All investor complaints, which cannot be settled at the level of the Company Secretary or the Share Transfer Registrars, are forwarded to the Stakeholders Relationship Committee for final settlement. During the year under review the Company received 75 complaints from Shareholders and same were attended and no complaints were outstanding as on 31.03.2015.
19) Dematerialization of Shares
As on 31st March 2015, 55464287 shares of the Company representing 95.37% of total paid-up share capital were held in dematerialized form and the balance 2693745 shares representing 4.63% of total paid-up share capital were in physical form.
20) Factory Location
The Company's factory is located at Village Barbodhan, Taluka - Olpad, District - Surat, Gujarat-395 005.
21) Address for Correspondence
The Company's Registered Office is situated at Village Barbodhan, Taluka - Olpad, District - Surat, Gujarat - 395 005.

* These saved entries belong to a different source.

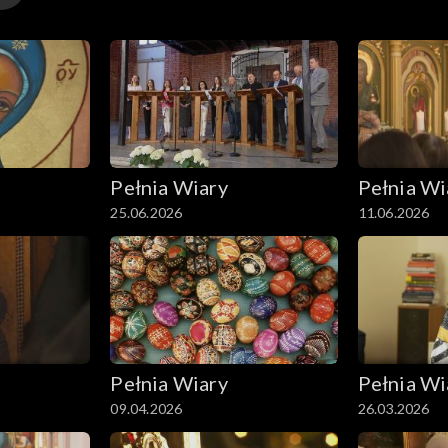
Pełnia Wiary
Pełnia Wi
25.06.2026
11.06.2026
Pełnia Wiary
Pełnia Wi
09.04.2026
26.03.2026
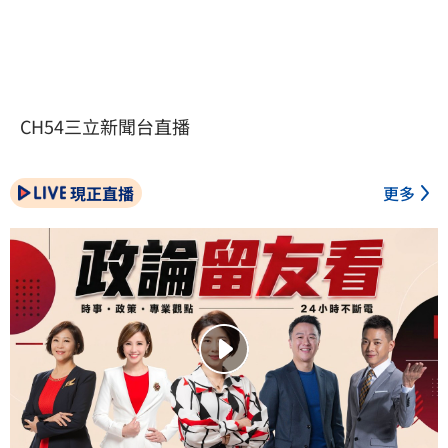
CH54三立新聞台直播
現正直播
更多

All Shareholders correspondence should be addressed to any of the following:-
SHREE RAMA NEWSPRINT LTD.
Shreeniwas House, 4th Floor,
Hazarimal Somani Marg,
Fort, Mumbai - 400 001.
Tel. No: 022-22013805 / 728 / 612/ 7072
Contact Person: Company Secretary/
LINK INTIME INDIA PVT. LTD.
Unit: Shree Rama Newsprint Ltd. C-13, Pannalal Silk Mills Compound, L.B.S. Marg, Bhandup (W), Mumbai - 400078. Phone No: 25963838 Fax: 25946969
22) Management Responsibility Statement
The Management confirms that the financial statements are in full conformity with requirements of the Companies Act, 2013 and the Generally Accepted Accounting Principles (GAAP) in India. The Management accepts responsibility for the integrity and objectivity of these financial statements as well as for estimates and judgments relating to matters not concluded by the period end. The management believes that the financial statements of operation reflect fairly the form and substance of transactions and reasonably present the Company's financial condition and the results of operations. The Company has a system of internal control, which is reviewed, evaluated and updated on an ongoing basis. The Internal Auditors have conducted periodic audits to provide reasonable assurance that the Company's established policy and procedures have been followed.